VARIANTE. Un pivote por delante de la defensa, con Hugo desplazado a la derecha y Perico, por delante con total libertad. ALTERNATIVAS. D’Alessandro también ensayó un 4-4-2 puro, con Linares y Despotovic
Teresa Sánchez

El míster parece tener ya claro qué armas pretende utilizar en ese duelo y así lo demostró en el partidillo que ha instaurado los jueves en el que ofrece las claves de su planteamiento.

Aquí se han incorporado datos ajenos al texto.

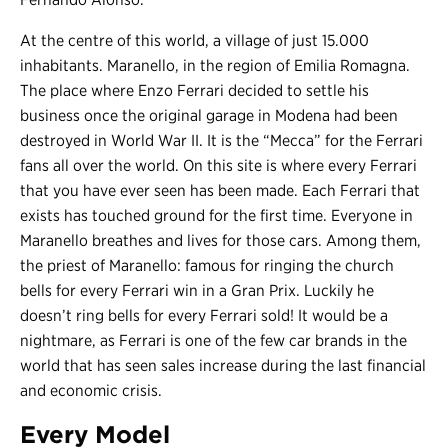
At the centre of this world, a village of just 15.000
inhabitants. Maranello, in the region of Emilia Romagna.
The place where Enzo Ferrari decided to settle his
business once the original garage in Modena had been
destroyed in World War II. It is the “Mecca” for the Ferrari
fans all over the world. On this site is where every Ferrari
that you have ever seen has been made. Each Ferrari that
exists has touched ground for the first time. Everyone in
Maranello breathes and lives for those cars. Among them,
the priest of Maranello: famous for ringing the church
bells for every Ferrari win in a Gran Prix. Luckily he
doesn’t ring bells for every Ferrari sold! It would be a
nightmare, as Ferrari is one of the few car brands in the
world that has seen sales increase during the last financial
and economic crisis.
Every Model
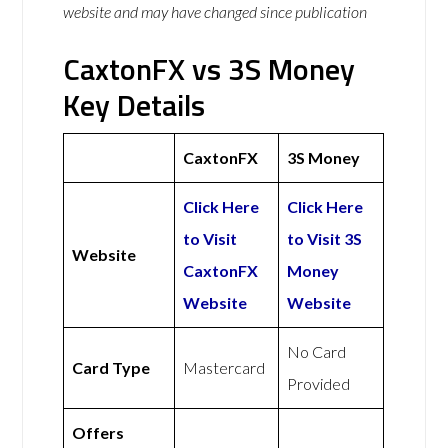
website and may have changed since publication
CaxtonFX vs 3S Money
Key Details
CaxtonFX
3S Money
Click Here
Click Here
to Visit
to Visit 3S
Website
CaxtonFX
Money
Website
Website
No Card
Card Type
Mastercard
Provided
Offers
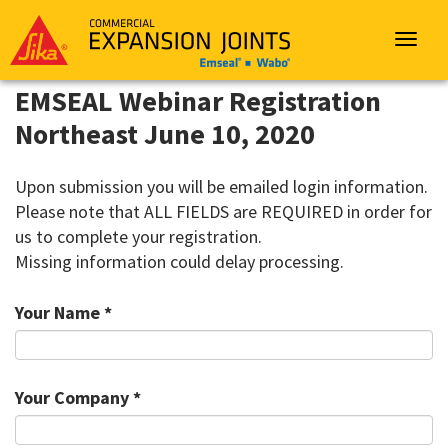
Sika
Emseal
Toggle
navigat
EMSEAL Webinar Registration
Northeast June 10, 2020
Upon submission you will be emailed login information.
Please note that ALL FIELDS are REQUIRED in order for
us to complete your registration.
Missing information could delay processing.
Your Name *
Your Company *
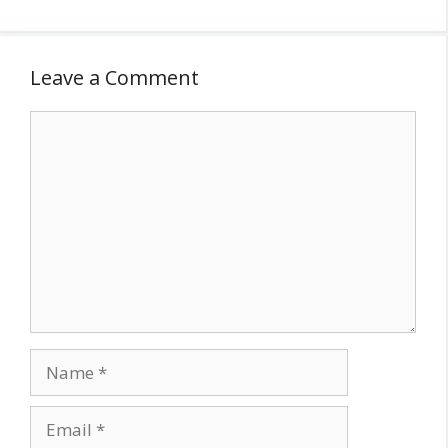
Leave a Comment
Comment
Name
Email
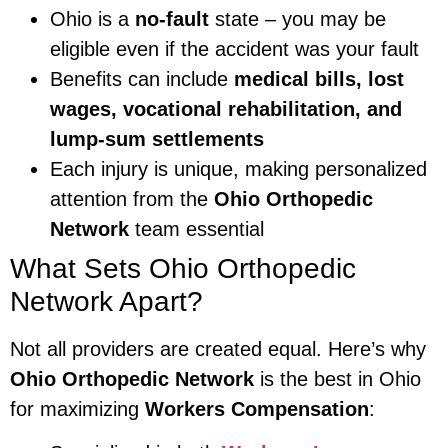
Ohio is a
no-fault
state – you may be
eligible even if the accident was your fault
Benefits can include
medical bills, lost
wages, vocational rehabilitation, and
lump-sum settlements
Each injury is unique, making personalized
attention from the
Ohio Orthopedic
Network
team essential
What Sets Ohio Orthopedic
Network Apart?
Not all providers are created equal. Here’s why
Ohio Orthopedic Network
is the best in Ohio
for maximizing
Workers Compensation
:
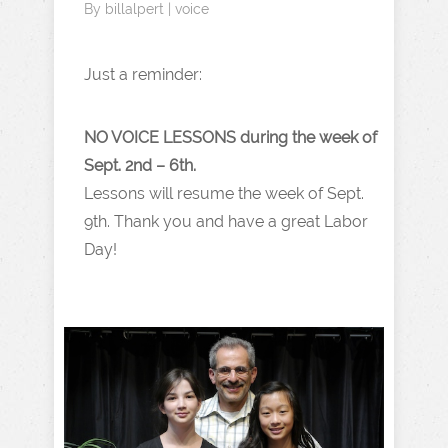
By
billalpert
|
voice
Just a reminder:
NO VOICE LESSONS during the week of
Sept. 2nd – 6th.
Lessons will resume the week of Sept.
9th. Thank you and have a great Labor
Day!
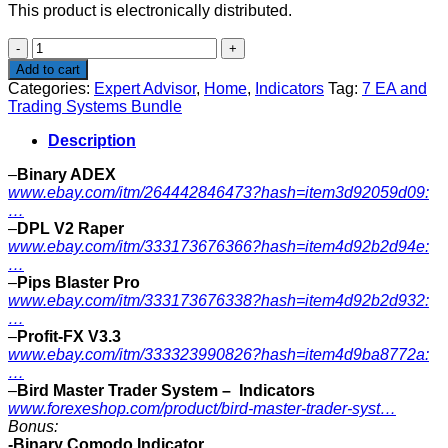
This product is electronically distributed.
7
EA
Add to cart
and
Categories:
Expert Advisor
,
Home
,
Indicators
Tag:
7 EA and
Trading
Trading Systems Bundle
Systems
Bundle
Description
quantity
–
Binary ADEX
www.ebay.com/itm/264442846473?hash=item3d92059d09:
…
–
DPL V2 Raper
www.ebay.com/itm/333173676366?hash=item4d92b2d94e:
…
–
Pips Blaster Pro
www.ebay.com/itm/333173676338?hash=item4d92b2d932:
…
–
Profit-FX V3.3
www.ebay.com/itm/333323990826?hash=item4d9ba8772a:
…
–
Bird Master Trader System – Indicators
www.forexeshop.com/product/bird-master-trader-syst…
Bonus:
-Binary Comodo Indicator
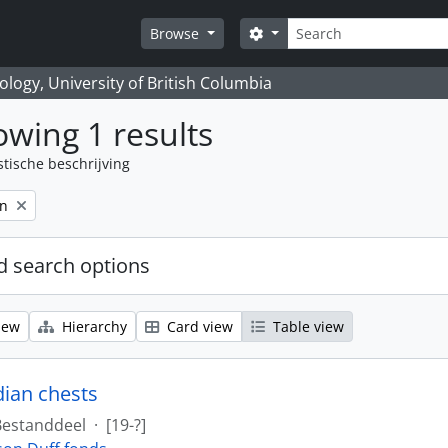
zoeken
Search options
Browse
logy, University of British Columbia
wing 1 results
stische beschrijving
on
 search options
iew
Hierarchy
Card view
Table view
dian chests
Bestanddeel
·
[19-?]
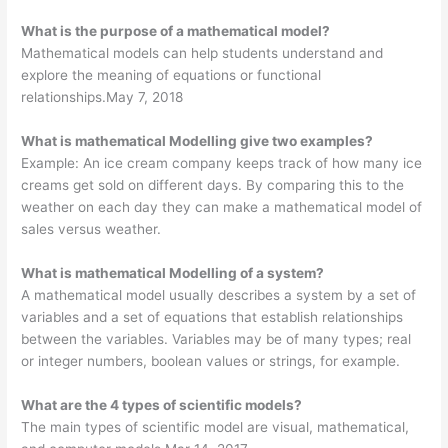
What is the purpose of a mathematical model?
Mathematical models can help students understand and
explore the meaning of equations or functional
relationships.May 7, 2018
What is mathematical Modelling give two examples?
Example: An ice cream company keeps track of how many ice
creams get sold on different days. By comparing this to the
weather on each day they can make a mathematical model of
sales versus weather.
What is mathematical Modelling of a system?
A mathematical model usually describes a system by a set of
variables and a set of equations that establish relationships
between the variables. Variables may be of many types; real
or integer numbers, boolean values or strings, for example.
What are the 4 types of scientific models?
The main types of scientific model are visual, mathematical,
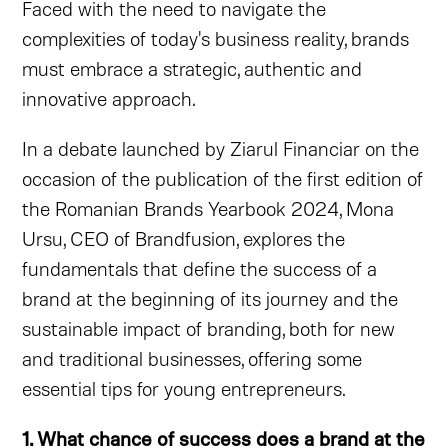
Faced with the need to navigate the
complexities of today's business reality, brands
must embrace a strategic, authentic and
innovative approach.
In a debate launched by Ziarul Financiar on the
occasion of the publication of the first edition of
the Romanian Brands Yearbook 2024, Mona
Ursu, CEO of Brandfusion, explores the
fundamentals that define the success of a
brand at the beginning of its journey and the
sustainable impact of branding, both for new
and traditional businesses, offering some
essential tips for young entrepreneurs.
1. What chance of success does a brand at the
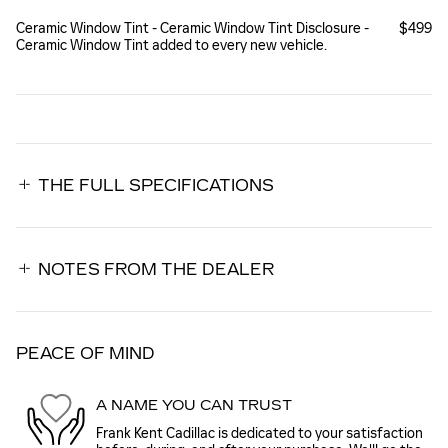
Ceramic Window Tint - Ceramic Window Tint Disclosure -
$499
Ceramic Window Tint added to every new vehicle.
THE FULL SPECIFICATIONS
NOTES FROM THE DEALER
PEACE OF MIND
A NAME YOU CAN TRUST
Frank Kent Cadillac is dedicated to your satisfaction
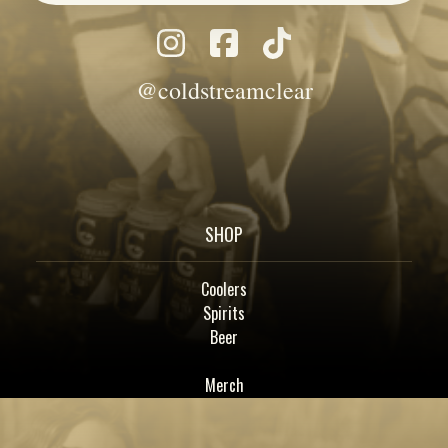
@coldstreamclear
SHOP
Coolers
Spirits
Beer
Merch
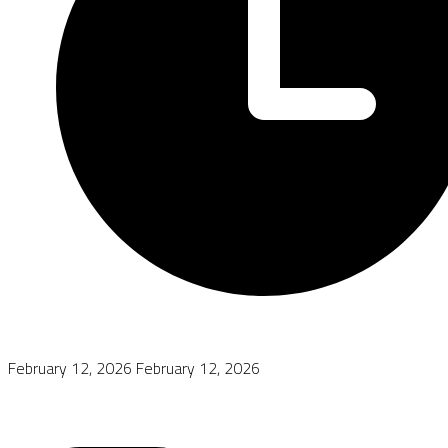
February 12, 2026
February 12, 2026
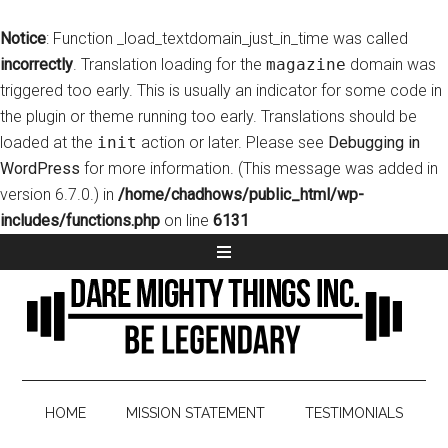
Notice
: Function _load_textdomain_just_in_time was called
incorrectly
. Translation loading for the
magazine
domain was
triggered too early. This is usually an indicator for some code in
the plugin or theme running too early. Translations should be
loaded at the
init
action or later. Please see
Debugging in
WordPress
for more information. (This message was added in
version 6.7.0.) in
/home/chadhows/public_html/wp-
includes/functions.php
on line
6131
HOME
MISSION STATEMENT
TESTIMONIALS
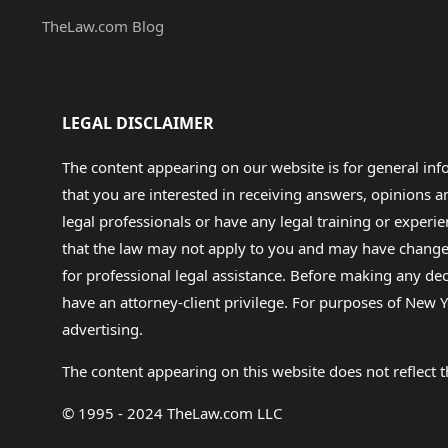
TheLaw.com Blog
LEGAL DISCLAIMER
The content appearing on our website is for general in
that you are interested in receiving answers, opinions
legal professionals or have any legal training or experie
that the law may not apply to you and may have changed f
for professional legal assistance. Before making any de
have an attorney-client privilege. For purposes of New Y
advertising.
The content appearing on this website does not reflect th
© 1995 - 2024 TheLaw.com LLC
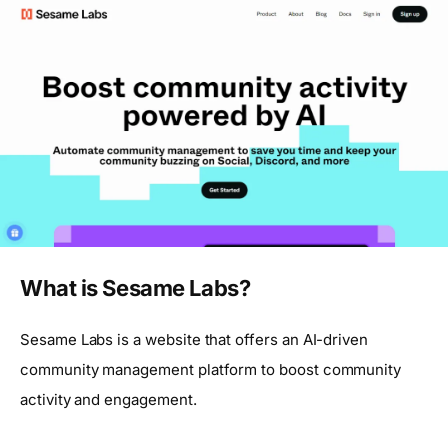
What is Sesame Labs?
Sesame Labs is a website that offers an AI-driven
community management platform to boost community
activity and engagement.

Las lesiones de Quique Martín y Toti obligan a hacer dos cambios y dos son las caras nuevas en ese once: Endika y Cuéllar, aunque las novedades no acaban ahí. La gran variante respecto a su debut frente al Córdoba puede llegar con su planteamiento táctico que, de inicio, parece derivar en un sistema 4-4-2 en rombo, en detrimento del 4-2-3-1. En ese dibujo, el primero que planteó en el ensayo de ayer con los teóricos titulares, Endika es el que se sitúa por delante de la defensa, con Hugo desplazado a la derecha y Cuéllar jugando a pierna cambiada por la izquierda. Salva Sevilla queda en el vértice más adelantado del rombo mientras Despotovic se mantiene como delantero fijo con Perico situado justo por detrás de él, aunque total libertad de movimientos. Aunque la posición de Hugo creó algunas dudas, funcionó la nueva ubicación del andaluz –similar a la que ocupó en el partido de vuelta en Copa frente al Racing–, que protagonizó las mejores acciones ofensivas.

De la sesión de partidillos, de nuevo larga y con probaturas en diferentes demarcaciones a algunos jugadores, se pudo entresacar un segundo dibujo táctico, presumiblemente alternativa en el caso de que el equipo se vea por detrás en el marcador frente al Hércules. Jorge D’Alessandro situó a sus jugadores bajo el clásico 4-4-2, ahora ya con Hugo al lado de Salva, con los dos extremos –Cuéllar y Perico–, a pierna cambiada y la pareja Despotovic y Linares, arriba. El resto de pruebas sirvieron para buscar alternativas en ambos laterales –Goiko probó en la derecha y Zamora en la banda izquierda–, o incluso ensayar un esquema con dos pivotes de corte defensivo, probablemente la alternativa para cerrar los partidos.